Kennels & Churches
Kennels and churches are a lot alike.
Each has pedigrees and rescues.
The pedigrees come with registration papers. Bloodlines are mapped out like family trees; achievements polished like trophies. Their worth gets measured by how well they match expectations—how perfectly they embody what their lineage promises. Identities are scripted into stained glass, etched into bricks, engraved onto little brass plates, or printed on programs. The better they perform, the higher their value.
Then there are the rescues.
Their papers may be rap sheets. No dependence on ancestry. No proud heritage. Just a story of being found. Their identity doesn't come from where they've been or what they’ve done, but from who chose them. Their value isn't in their surnames, achievements, or choices—it's in the lengths someone traveled to bring them home.
Kennels keep these two groups separate. Makes sense, right? Different breeds, different purposes, different price tags.
Churches? Well, that's where it gets interesting.
We say we don't separate them. We preach that everyone's welcome, that we’re all the same. But watch closely on Sundays. Notice where people sit. See who gets invited into the discussions. Note whose opinions are heard. Who’s making decisions and calling shots behind the scenes?
For the pedigrees, Sundays are field trials. They’re building their value. They’re earning their rewards. They’re measured and measuring by what gets done. One eye watching others. The other glancing at the mirror.
The rescues? They’re serving with gratitude. Their value lies in their rescue. They’ve been chosen. There’s nothing to earn, yet they share what they have. Both eyes fixed on their rescuer.
Pedigrees and rescues are equally loved. Yet, truth is both beautiful and heartbreaking as the pedigree's trophy becomes her anchor. The more she depends on her spiritual resume, the more she distances herself from the very grace that makes rescue possible.
Pride, you see, is the one thing that can't be rescued. It must be surrendered.

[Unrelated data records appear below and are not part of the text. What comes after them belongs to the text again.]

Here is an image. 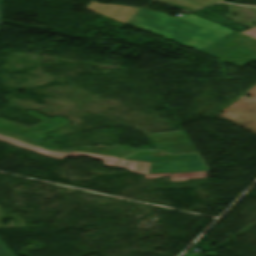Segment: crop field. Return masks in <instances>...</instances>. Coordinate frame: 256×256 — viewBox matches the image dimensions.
I'll use <instances>...</instances> for the list:
<instances>
[{"label": "crop field", "instance_id": "crop-field-1", "mask_svg": "<svg viewBox=\"0 0 256 256\" xmlns=\"http://www.w3.org/2000/svg\"><path fill=\"white\" fill-rule=\"evenodd\" d=\"M128 25L143 29L198 51L234 30L203 20L192 14L173 18L166 13L140 9Z\"/></svg>", "mask_w": 256, "mask_h": 256}, {"label": "crop field", "instance_id": "crop-field-2", "mask_svg": "<svg viewBox=\"0 0 256 256\" xmlns=\"http://www.w3.org/2000/svg\"><path fill=\"white\" fill-rule=\"evenodd\" d=\"M25 113L42 121L43 123L28 128L20 124L0 118V133L37 144L47 136L45 135L46 133L69 123L67 120L61 117L56 116L52 119H49L32 110Z\"/></svg>", "mask_w": 256, "mask_h": 256}, {"label": "crop field", "instance_id": "crop-field-3", "mask_svg": "<svg viewBox=\"0 0 256 256\" xmlns=\"http://www.w3.org/2000/svg\"><path fill=\"white\" fill-rule=\"evenodd\" d=\"M0 140L14 144L16 146H19V147H22L25 149L35 151V152L40 153L45 156L59 159V160H61L62 158L66 157V156L78 157L80 155H86L91 158L102 159L104 161V164H106V165L127 168L133 172L141 173V174L149 173V169L151 166V163L121 160L118 157L107 156V155L84 153V152L65 153V152H56V151L45 150V149L29 145L27 143L12 139L10 137H7V136L1 135V134H0Z\"/></svg>", "mask_w": 256, "mask_h": 256}, {"label": "crop field", "instance_id": "crop-field-4", "mask_svg": "<svg viewBox=\"0 0 256 256\" xmlns=\"http://www.w3.org/2000/svg\"><path fill=\"white\" fill-rule=\"evenodd\" d=\"M73 150L117 155L123 159H133V160H139V161H168V160L198 158L196 154L168 155L163 151H143V150H138V149H134V148L123 146V145H116L114 148H109L102 145H99L95 148L76 147V148H73Z\"/></svg>", "mask_w": 256, "mask_h": 256}, {"label": "crop field", "instance_id": "crop-field-5", "mask_svg": "<svg viewBox=\"0 0 256 256\" xmlns=\"http://www.w3.org/2000/svg\"><path fill=\"white\" fill-rule=\"evenodd\" d=\"M207 170L201 160H181L153 163L150 173Z\"/></svg>", "mask_w": 256, "mask_h": 256}, {"label": "crop field", "instance_id": "crop-field-6", "mask_svg": "<svg viewBox=\"0 0 256 256\" xmlns=\"http://www.w3.org/2000/svg\"><path fill=\"white\" fill-rule=\"evenodd\" d=\"M212 55L220 60L232 63L239 67L256 59V54L248 51L247 49L240 47L216 52L206 53ZM244 67V66H243Z\"/></svg>", "mask_w": 256, "mask_h": 256}, {"label": "crop field", "instance_id": "crop-field-7", "mask_svg": "<svg viewBox=\"0 0 256 256\" xmlns=\"http://www.w3.org/2000/svg\"><path fill=\"white\" fill-rule=\"evenodd\" d=\"M245 37H247V35L241 34V33L236 31L235 33H233V34L225 37L224 39L218 41L217 43L209 46L208 48H206L202 52L256 44V39L255 38H252V37L248 36L249 38L247 37L248 39H246ZM243 38H245L246 40H244V41H242L238 44H232V45L224 46L226 44L236 43V42H238L239 40H241Z\"/></svg>", "mask_w": 256, "mask_h": 256}, {"label": "crop field", "instance_id": "crop-field-8", "mask_svg": "<svg viewBox=\"0 0 256 256\" xmlns=\"http://www.w3.org/2000/svg\"><path fill=\"white\" fill-rule=\"evenodd\" d=\"M208 171L202 172H184V173H160L144 175L145 179L159 178L160 176H171L170 181H186L188 179L206 178Z\"/></svg>", "mask_w": 256, "mask_h": 256}, {"label": "crop field", "instance_id": "crop-field-9", "mask_svg": "<svg viewBox=\"0 0 256 256\" xmlns=\"http://www.w3.org/2000/svg\"><path fill=\"white\" fill-rule=\"evenodd\" d=\"M161 1L195 9L207 4H211L214 2H222L225 0H161Z\"/></svg>", "mask_w": 256, "mask_h": 256}, {"label": "crop field", "instance_id": "crop-field-10", "mask_svg": "<svg viewBox=\"0 0 256 256\" xmlns=\"http://www.w3.org/2000/svg\"><path fill=\"white\" fill-rule=\"evenodd\" d=\"M0 256H13L9 249L0 240Z\"/></svg>", "mask_w": 256, "mask_h": 256}, {"label": "crop field", "instance_id": "crop-field-11", "mask_svg": "<svg viewBox=\"0 0 256 256\" xmlns=\"http://www.w3.org/2000/svg\"><path fill=\"white\" fill-rule=\"evenodd\" d=\"M248 49L256 52V45H252V46H246Z\"/></svg>", "mask_w": 256, "mask_h": 256}, {"label": "crop field", "instance_id": "crop-field-12", "mask_svg": "<svg viewBox=\"0 0 256 256\" xmlns=\"http://www.w3.org/2000/svg\"><path fill=\"white\" fill-rule=\"evenodd\" d=\"M0 24H2V19H1V0H0Z\"/></svg>", "mask_w": 256, "mask_h": 256}, {"label": "crop field", "instance_id": "crop-field-13", "mask_svg": "<svg viewBox=\"0 0 256 256\" xmlns=\"http://www.w3.org/2000/svg\"><path fill=\"white\" fill-rule=\"evenodd\" d=\"M1 26V25H0Z\"/></svg>", "mask_w": 256, "mask_h": 256}]
</instances>
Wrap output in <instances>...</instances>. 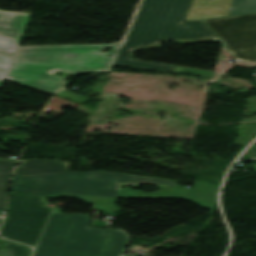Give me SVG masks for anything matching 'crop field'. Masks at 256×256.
<instances>
[{"label": "crop field", "mask_w": 256, "mask_h": 256, "mask_svg": "<svg viewBox=\"0 0 256 256\" xmlns=\"http://www.w3.org/2000/svg\"><path fill=\"white\" fill-rule=\"evenodd\" d=\"M0 256H2L1 253H0Z\"/></svg>", "instance_id": "bc2a9ffb"}, {"label": "crop field", "mask_w": 256, "mask_h": 256, "mask_svg": "<svg viewBox=\"0 0 256 256\" xmlns=\"http://www.w3.org/2000/svg\"><path fill=\"white\" fill-rule=\"evenodd\" d=\"M71 164L57 160H21L14 177L68 172Z\"/></svg>", "instance_id": "5a996713"}, {"label": "crop field", "mask_w": 256, "mask_h": 256, "mask_svg": "<svg viewBox=\"0 0 256 256\" xmlns=\"http://www.w3.org/2000/svg\"><path fill=\"white\" fill-rule=\"evenodd\" d=\"M30 16L15 12L9 29L0 27V36L21 40Z\"/></svg>", "instance_id": "28ad6ade"}, {"label": "crop field", "mask_w": 256, "mask_h": 256, "mask_svg": "<svg viewBox=\"0 0 256 256\" xmlns=\"http://www.w3.org/2000/svg\"><path fill=\"white\" fill-rule=\"evenodd\" d=\"M91 214H52L34 256H120L126 235L88 228Z\"/></svg>", "instance_id": "412701ff"}, {"label": "crop field", "mask_w": 256, "mask_h": 256, "mask_svg": "<svg viewBox=\"0 0 256 256\" xmlns=\"http://www.w3.org/2000/svg\"><path fill=\"white\" fill-rule=\"evenodd\" d=\"M75 198H80L88 203H93L94 201V198ZM42 199L13 192L7 215L50 213L52 208L42 202Z\"/></svg>", "instance_id": "d8731c3e"}, {"label": "crop field", "mask_w": 256, "mask_h": 256, "mask_svg": "<svg viewBox=\"0 0 256 256\" xmlns=\"http://www.w3.org/2000/svg\"><path fill=\"white\" fill-rule=\"evenodd\" d=\"M0 223H1V218H0Z\"/></svg>", "instance_id": "4a817a6b"}, {"label": "crop field", "mask_w": 256, "mask_h": 256, "mask_svg": "<svg viewBox=\"0 0 256 256\" xmlns=\"http://www.w3.org/2000/svg\"><path fill=\"white\" fill-rule=\"evenodd\" d=\"M204 21L236 60L256 62V13Z\"/></svg>", "instance_id": "f4fd0767"}, {"label": "crop field", "mask_w": 256, "mask_h": 256, "mask_svg": "<svg viewBox=\"0 0 256 256\" xmlns=\"http://www.w3.org/2000/svg\"><path fill=\"white\" fill-rule=\"evenodd\" d=\"M14 12L0 11V26L9 27ZM21 41L0 37V89Z\"/></svg>", "instance_id": "3316defc"}, {"label": "crop field", "mask_w": 256, "mask_h": 256, "mask_svg": "<svg viewBox=\"0 0 256 256\" xmlns=\"http://www.w3.org/2000/svg\"><path fill=\"white\" fill-rule=\"evenodd\" d=\"M153 184L159 191L147 194L122 185ZM177 181L104 171L63 173L13 178L11 190L36 196L71 194L126 198L184 199L200 207L213 208L219 185L195 182L194 189Z\"/></svg>", "instance_id": "8a807250"}, {"label": "crop field", "mask_w": 256, "mask_h": 256, "mask_svg": "<svg viewBox=\"0 0 256 256\" xmlns=\"http://www.w3.org/2000/svg\"><path fill=\"white\" fill-rule=\"evenodd\" d=\"M7 256H30L32 250L30 247L5 240L2 247Z\"/></svg>", "instance_id": "22f410ed"}, {"label": "crop field", "mask_w": 256, "mask_h": 256, "mask_svg": "<svg viewBox=\"0 0 256 256\" xmlns=\"http://www.w3.org/2000/svg\"><path fill=\"white\" fill-rule=\"evenodd\" d=\"M57 97H61V98L71 100V101H74V102H78V103L91 100V99H88L86 97L74 94V93L66 91V90H63L60 94L57 95Z\"/></svg>", "instance_id": "5142ce71"}, {"label": "crop field", "mask_w": 256, "mask_h": 256, "mask_svg": "<svg viewBox=\"0 0 256 256\" xmlns=\"http://www.w3.org/2000/svg\"><path fill=\"white\" fill-rule=\"evenodd\" d=\"M48 215L7 216L1 235L35 247Z\"/></svg>", "instance_id": "e52e79f7"}, {"label": "crop field", "mask_w": 256, "mask_h": 256, "mask_svg": "<svg viewBox=\"0 0 256 256\" xmlns=\"http://www.w3.org/2000/svg\"><path fill=\"white\" fill-rule=\"evenodd\" d=\"M255 12L256 0H194L185 21Z\"/></svg>", "instance_id": "dd49c442"}, {"label": "crop field", "mask_w": 256, "mask_h": 256, "mask_svg": "<svg viewBox=\"0 0 256 256\" xmlns=\"http://www.w3.org/2000/svg\"><path fill=\"white\" fill-rule=\"evenodd\" d=\"M251 148H254L256 150V147L255 146H251Z\"/></svg>", "instance_id": "733c2abd"}, {"label": "crop field", "mask_w": 256, "mask_h": 256, "mask_svg": "<svg viewBox=\"0 0 256 256\" xmlns=\"http://www.w3.org/2000/svg\"><path fill=\"white\" fill-rule=\"evenodd\" d=\"M116 202L117 199L97 198L94 210L120 211Z\"/></svg>", "instance_id": "cbeb9de0"}, {"label": "crop field", "mask_w": 256, "mask_h": 256, "mask_svg": "<svg viewBox=\"0 0 256 256\" xmlns=\"http://www.w3.org/2000/svg\"><path fill=\"white\" fill-rule=\"evenodd\" d=\"M122 44L19 47L6 79L55 95L68 73H111ZM55 70L64 76H54Z\"/></svg>", "instance_id": "34b2d1b8"}, {"label": "crop field", "mask_w": 256, "mask_h": 256, "mask_svg": "<svg viewBox=\"0 0 256 256\" xmlns=\"http://www.w3.org/2000/svg\"><path fill=\"white\" fill-rule=\"evenodd\" d=\"M63 209L60 208H56L55 211L53 213H62Z\"/></svg>", "instance_id": "d9b57169"}, {"label": "crop field", "mask_w": 256, "mask_h": 256, "mask_svg": "<svg viewBox=\"0 0 256 256\" xmlns=\"http://www.w3.org/2000/svg\"><path fill=\"white\" fill-rule=\"evenodd\" d=\"M17 161L0 158V213L5 208L10 175Z\"/></svg>", "instance_id": "d1516ede"}, {"label": "crop field", "mask_w": 256, "mask_h": 256, "mask_svg": "<svg viewBox=\"0 0 256 256\" xmlns=\"http://www.w3.org/2000/svg\"><path fill=\"white\" fill-rule=\"evenodd\" d=\"M193 0H143L115 65L213 77L214 72L130 60L132 50L156 48L157 42L180 44L220 40L203 20L183 22Z\"/></svg>", "instance_id": "ac0d7876"}]
</instances>
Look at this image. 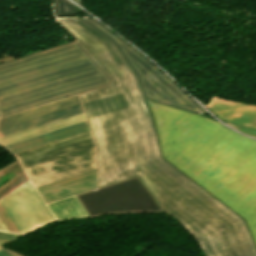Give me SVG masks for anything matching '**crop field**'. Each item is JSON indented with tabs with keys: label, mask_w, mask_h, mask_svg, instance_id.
I'll return each instance as SVG.
<instances>
[{
	"label": "crop field",
	"mask_w": 256,
	"mask_h": 256,
	"mask_svg": "<svg viewBox=\"0 0 256 256\" xmlns=\"http://www.w3.org/2000/svg\"><path fill=\"white\" fill-rule=\"evenodd\" d=\"M96 168L95 147L25 168L35 187Z\"/></svg>",
	"instance_id": "crop-field-7"
},
{
	"label": "crop field",
	"mask_w": 256,
	"mask_h": 256,
	"mask_svg": "<svg viewBox=\"0 0 256 256\" xmlns=\"http://www.w3.org/2000/svg\"><path fill=\"white\" fill-rule=\"evenodd\" d=\"M57 21L115 83L80 95L97 144L99 187L137 175L208 256H256L245 221L161 157L135 75L109 39L78 18Z\"/></svg>",
	"instance_id": "crop-field-1"
},
{
	"label": "crop field",
	"mask_w": 256,
	"mask_h": 256,
	"mask_svg": "<svg viewBox=\"0 0 256 256\" xmlns=\"http://www.w3.org/2000/svg\"><path fill=\"white\" fill-rule=\"evenodd\" d=\"M0 217L2 218L3 222L5 223L9 231L19 233V231L14 226V224L12 223V221L10 220L6 212L1 207V205H0Z\"/></svg>",
	"instance_id": "crop-field-17"
},
{
	"label": "crop field",
	"mask_w": 256,
	"mask_h": 256,
	"mask_svg": "<svg viewBox=\"0 0 256 256\" xmlns=\"http://www.w3.org/2000/svg\"><path fill=\"white\" fill-rule=\"evenodd\" d=\"M0 230L7 231L5 226H4V224H3V222L1 221V219H0Z\"/></svg>",
	"instance_id": "crop-field-20"
},
{
	"label": "crop field",
	"mask_w": 256,
	"mask_h": 256,
	"mask_svg": "<svg viewBox=\"0 0 256 256\" xmlns=\"http://www.w3.org/2000/svg\"><path fill=\"white\" fill-rule=\"evenodd\" d=\"M89 217L129 211H161L137 177L77 195Z\"/></svg>",
	"instance_id": "crop-field-5"
},
{
	"label": "crop field",
	"mask_w": 256,
	"mask_h": 256,
	"mask_svg": "<svg viewBox=\"0 0 256 256\" xmlns=\"http://www.w3.org/2000/svg\"><path fill=\"white\" fill-rule=\"evenodd\" d=\"M16 236H18V235L0 232V238H1V239L11 240V239H13V238L16 237Z\"/></svg>",
	"instance_id": "crop-field-19"
},
{
	"label": "crop field",
	"mask_w": 256,
	"mask_h": 256,
	"mask_svg": "<svg viewBox=\"0 0 256 256\" xmlns=\"http://www.w3.org/2000/svg\"><path fill=\"white\" fill-rule=\"evenodd\" d=\"M97 187L96 169L44 186L37 187V190L46 203L78 193H82Z\"/></svg>",
	"instance_id": "crop-field-10"
},
{
	"label": "crop field",
	"mask_w": 256,
	"mask_h": 256,
	"mask_svg": "<svg viewBox=\"0 0 256 256\" xmlns=\"http://www.w3.org/2000/svg\"><path fill=\"white\" fill-rule=\"evenodd\" d=\"M163 157L244 218L256 242V140L148 101Z\"/></svg>",
	"instance_id": "crop-field-2"
},
{
	"label": "crop field",
	"mask_w": 256,
	"mask_h": 256,
	"mask_svg": "<svg viewBox=\"0 0 256 256\" xmlns=\"http://www.w3.org/2000/svg\"><path fill=\"white\" fill-rule=\"evenodd\" d=\"M77 95L0 118V128L80 105Z\"/></svg>",
	"instance_id": "crop-field-11"
},
{
	"label": "crop field",
	"mask_w": 256,
	"mask_h": 256,
	"mask_svg": "<svg viewBox=\"0 0 256 256\" xmlns=\"http://www.w3.org/2000/svg\"><path fill=\"white\" fill-rule=\"evenodd\" d=\"M56 219L88 217L76 196L47 204Z\"/></svg>",
	"instance_id": "crop-field-15"
},
{
	"label": "crop field",
	"mask_w": 256,
	"mask_h": 256,
	"mask_svg": "<svg viewBox=\"0 0 256 256\" xmlns=\"http://www.w3.org/2000/svg\"><path fill=\"white\" fill-rule=\"evenodd\" d=\"M82 106L73 107L64 111H60L54 114H50L41 118H37L28 122H24L18 125H14L5 129L0 130V137L10 135L16 132H20L29 128H33L39 125H43L52 121H56L65 117H69L75 114L82 113Z\"/></svg>",
	"instance_id": "crop-field-14"
},
{
	"label": "crop field",
	"mask_w": 256,
	"mask_h": 256,
	"mask_svg": "<svg viewBox=\"0 0 256 256\" xmlns=\"http://www.w3.org/2000/svg\"><path fill=\"white\" fill-rule=\"evenodd\" d=\"M6 242H7V240H1V239H0V246L3 245V244L6 243Z\"/></svg>",
	"instance_id": "crop-field-21"
},
{
	"label": "crop field",
	"mask_w": 256,
	"mask_h": 256,
	"mask_svg": "<svg viewBox=\"0 0 256 256\" xmlns=\"http://www.w3.org/2000/svg\"><path fill=\"white\" fill-rule=\"evenodd\" d=\"M91 132L82 133L34 149L14 154L23 168L94 147Z\"/></svg>",
	"instance_id": "crop-field-8"
},
{
	"label": "crop field",
	"mask_w": 256,
	"mask_h": 256,
	"mask_svg": "<svg viewBox=\"0 0 256 256\" xmlns=\"http://www.w3.org/2000/svg\"><path fill=\"white\" fill-rule=\"evenodd\" d=\"M111 83L75 41L30 53L0 64V117Z\"/></svg>",
	"instance_id": "crop-field-3"
},
{
	"label": "crop field",
	"mask_w": 256,
	"mask_h": 256,
	"mask_svg": "<svg viewBox=\"0 0 256 256\" xmlns=\"http://www.w3.org/2000/svg\"><path fill=\"white\" fill-rule=\"evenodd\" d=\"M0 204L20 233L54 220L30 181L3 198Z\"/></svg>",
	"instance_id": "crop-field-6"
},
{
	"label": "crop field",
	"mask_w": 256,
	"mask_h": 256,
	"mask_svg": "<svg viewBox=\"0 0 256 256\" xmlns=\"http://www.w3.org/2000/svg\"><path fill=\"white\" fill-rule=\"evenodd\" d=\"M81 20L107 36L114 43L136 74L147 99L203 115V110L185 91L167 78L128 43L94 19L83 18Z\"/></svg>",
	"instance_id": "crop-field-4"
},
{
	"label": "crop field",
	"mask_w": 256,
	"mask_h": 256,
	"mask_svg": "<svg viewBox=\"0 0 256 256\" xmlns=\"http://www.w3.org/2000/svg\"><path fill=\"white\" fill-rule=\"evenodd\" d=\"M55 17L77 15L72 3L67 0H53Z\"/></svg>",
	"instance_id": "crop-field-16"
},
{
	"label": "crop field",
	"mask_w": 256,
	"mask_h": 256,
	"mask_svg": "<svg viewBox=\"0 0 256 256\" xmlns=\"http://www.w3.org/2000/svg\"><path fill=\"white\" fill-rule=\"evenodd\" d=\"M206 107L217 117L227 121L226 124L256 137V131L229 124V122H231L256 130L255 106L212 97Z\"/></svg>",
	"instance_id": "crop-field-9"
},
{
	"label": "crop field",
	"mask_w": 256,
	"mask_h": 256,
	"mask_svg": "<svg viewBox=\"0 0 256 256\" xmlns=\"http://www.w3.org/2000/svg\"><path fill=\"white\" fill-rule=\"evenodd\" d=\"M85 116L84 114H79V115H75L66 119H62L53 123H49L43 126H39L30 130H26L17 134H13L4 138H0V144L2 146L7 145V144H11L23 139H27L36 135H40L49 131H53L65 126H69L78 122H82L85 121Z\"/></svg>",
	"instance_id": "crop-field-13"
},
{
	"label": "crop field",
	"mask_w": 256,
	"mask_h": 256,
	"mask_svg": "<svg viewBox=\"0 0 256 256\" xmlns=\"http://www.w3.org/2000/svg\"><path fill=\"white\" fill-rule=\"evenodd\" d=\"M87 122L78 123L66 128H62L53 132H49L40 136H36L24 141H20L11 145L4 146L12 154L21 152L30 148H34L43 144H47L56 140H60L69 136H73L82 132L89 131Z\"/></svg>",
	"instance_id": "crop-field-12"
},
{
	"label": "crop field",
	"mask_w": 256,
	"mask_h": 256,
	"mask_svg": "<svg viewBox=\"0 0 256 256\" xmlns=\"http://www.w3.org/2000/svg\"><path fill=\"white\" fill-rule=\"evenodd\" d=\"M0 256H19V255H17V254H15V253H13V252H11V251L2 247L0 249Z\"/></svg>",
	"instance_id": "crop-field-18"
}]
</instances>
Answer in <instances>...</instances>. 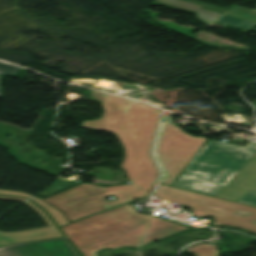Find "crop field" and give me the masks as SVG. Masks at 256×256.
I'll return each mask as SVG.
<instances>
[{
  "label": "crop field",
  "mask_w": 256,
  "mask_h": 256,
  "mask_svg": "<svg viewBox=\"0 0 256 256\" xmlns=\"http://www.w3.org/2000/svg\"><path fill=\"white\" fill-rule=\"evenodd\" d=\"M200 244H206V243H199V244H196V245H194V246H197V245H200ZM194 246H191V247H194ZM191 247H188V248H186L185 250H187V249H189V248H191ZM188 251V250H187Z\"/></svg>",
  "instance_id": "19"
},
{
  "label": "crop field",
  "mask_w": 256,
  "mask_h": 256,
  "mask_svg": "<svg viewBox=\"0 0 256 256\" xmlns=\"http://www.w3.org/2000/svg\"><path fill=\"white\" fill-rule=\"evenodd\" d=\"M0 194H6V195H18V196H24V197H29L30 195L22 193V192H17V191H9V190H1L0 189Z\"/></svg>",
  "instance_id": "15"
},
{
  "label": "crop field",
  "mask_w": 256,
  "mask_h": 256,
  "mask_svg": "<svg viewBox=\"0 0 256 256\" xmlns=\"http://www.w3.org/2000/svg\"><path fill=\"white\" fill-rule=\"evenodd\" d=\"M206 140L161 121L153 151L163 171L159 182L171 185Z\"/></svg>",
  "instance_id": "6"
},
{
  "label": "crop field",
  "mask_w": 256,
  "mask_h": 256,
  "mask_svg": "<svg viewBox=\"0 0 256 256\" xmlns=\"http://www.w3.org/2000/svg\"><path fill=\"white\" fill-rule=\"evenodd\" d=\"M108 195L114 199L103 200ZM146 195L131 184L102 187L81 183L44 200L61 209L68 220L73 221Z\"/></svg>",
  "instance_id": "4"
},
{
  "label": "crop field",
  "mask_w": 256,
  "mask_h": 256,
  "mask_svg": "<svg viewBox=\"0 0 256 256\" xmlns=\"http://www.w3.org/2000/svg\"><path fill=\"white\" fill-rule=\"evenodd\" d=\"M83 256H96V253H88V254H84Z\"/></svg>",
  "instance_id": "18"
},
{
  "label": "crop field",
  "mask_w": 256,
  "mask_h": 256,
  "mask_svg": "<svg viewBox=\"0 0 256 256\" xmlns=\"http://www.w3.org/2000/svg\"><path fill=\"white\" fill-rule=\"evenodd\" d=\"M207 141L173 186L236 201L256 190V148Z\"/></svg>",
  "instance_id": "2"
},
{
  "label": "crop field",
  "mask_w": 256,
  "mask_h": 256,
  "mask_svg": "<svg viewBox=\"0 0 256 256\" xmlns=\"http://www.w3.org/2000/svg\"><path fill=\"white\" fill-rule=\"evenodd\" d=\"M155 195L170 202L181 203L189 207L196 216L215 218L214 225L238 226L256 233V226L247 222L248 220L256 219L255 207L161 184L157 185ZM231 210H249L252 215L238 217L231 214Z\"/></svg>",
  "instance_id": "5"
},
{
  "label": "crop field",
  "mask_w": 256,
  "mask_h": 256,
  "mask_svg": "<svg viewBox=\"0 0 256 256\" xmlns=\"http://www.w3.org/2000/svg\"><path fill=\"white\" fill-rule=\"evenodd\" d=\"M19 66L0 62V73L13 74Z\"/></svg>",
  "instance_id": "14"
},
{
  "label": "crop field",
  "mask_w": 256,
  "mask_h": 256,
  "mask_svg": "<svg viewBox=\"0 0 256 256\" xmlns=\"http://www.w3.org/2000/svg\"><path fill=\"white\" fill-rule=\"evenodd\" d=\"M2 199H10V200H19L24 201L26 198H18V197H7V196H0Z\"/></svg>",
  "instance_id": "17"
},
{
  "label": "crop field",
  "mask_w": 256,
  "mask_h": 256,
  "mask_svg": "<svg viewBox=\"0 0 256 256\" xmlns=\"http://www.w3.org/2000/svg\"><path fill=\"white\" fill-rule=\"evenodd\" d=\"M91 96H92V98H94V99H96V100H98L92 93H91Z\"/></svg>",
  "instance_id": "21"
},
{
  "label": "crop field",
  "mask_w": 256,
  "mask_h": 256,
  "mask_svg": "<svg viewBox=\"0 0 256 256\" xmlns=\"http://www.w3.org/2000/svg\"><path fill=\"white\" fill-rule=\"evenodd\" d=\"M248 222H250V223L256 225V220H251V221H248Z\"/></svg>",
  "instance_id": "20"
},
{
  "label": "crop field",
  "mask_w": 256,
  "mask_h": 256,
  "mask_svg": "<svg viewBox=\"0 0 256 256\" xmlns=\"http://www.w3.org/2000/svg\"><path fill=\"white\" fill-rule=\"evenodd\" d=\"M81 252L138 247L189 227L160 216L142 214L126 204L60 227Z\"/></svg>",
  "instance_id": "3"
},
{
  "label": "crop field",
  "mask_w": 256,
  "mask_h": 256,
  "mask_svg": "<svg viewBox=\"0 0 256 256\" xmlns=\"http://www.w3.org/2000/svg\"><path fill=\"white\" fill-rule=\"evenodd\" d=\"M0 256H78L63 238L7 245L0 248Z\"/></svg>",
  "instance_id": "7"
},
{
  "label": "crop field",
  "mask_w": 256,
  "mask_h": 256,
  "mask_svg": "<svg viewBox=\"0 0 256 256\" xmlns=\"http://www.w3.org/2000/svg\"><path fill=\"white\" fill-rule=\"evenodd\" d=\"M93 94L101 101L104 114L97 120H83L81 126L114 133L124 147L120 168L131 184L149 194L158 177L150 149L160 109L96 91Z\"/></svg>",
  "instance_id": "1"
},
{
  "label": "crop field",
  "mask_w": 256,
  "mask_h": 256,
  "mask_svg": "<svg viewBox=\"0 0 256 256\" xmlns=\"http://www.w3.org/2000/svg\"><path fill=\"white\" fill-rule=\"evenodd\" d=\"M232 213L238 215V216H249L251 215L248 211H231Z\"/></svg>",
  "instance_id": "16"
},
{
  "label": "crop field",
  "mask_w": 256,
  "mask_h": 256,
  "mask_svg": "<svg viewBox=\"0 0 256 256\" xmlns=\"http://www.w3.org/2000/svg\"><path fill=\"white\" fill-rule=\"evenodd\" d=\"M154 1L163 3V4H167V5H171V6H175V7H179L182 9L189 10V11H193V12H195L198 19H200L208 24L210 22L216 20L217 18H219L222 14L198 9L199 6L203 5V6H207V7L217 9L220 11H224V12L228 11V9L208 5V4L193 1V0H154Z\"/></svg>",
  "instance_id": "9"
},
{
  "label": "crop field",
  "mask_w": 256,
  "mask_h": 256,
  "mask_svg": "<svg viewBox=\"0 0 256 256\" xmlns=\"http://www.w3.org/2000/svg\"><path fill=\"white\" fill-rule=\"evenodd\" d=\"M195 256H219L215 244L200 245L189 249Z\"/></svg>",
  "instance_id": "12"
},
{
  "label": "crop field",
  "mask_w": 256,
  "mask_h": 256,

Because here's the secret that levels the field: we're all rescues. The pedigree, with his impressive lineage, stretched out by the hearth and the mutt, with his rap sheet, found sleeping behind a dumpster—need the same thing. Both need someone to come looking for them, to choose them, to bring them home.
The only difference?
Some of us know we need rescuing.
Others are still framing their papers.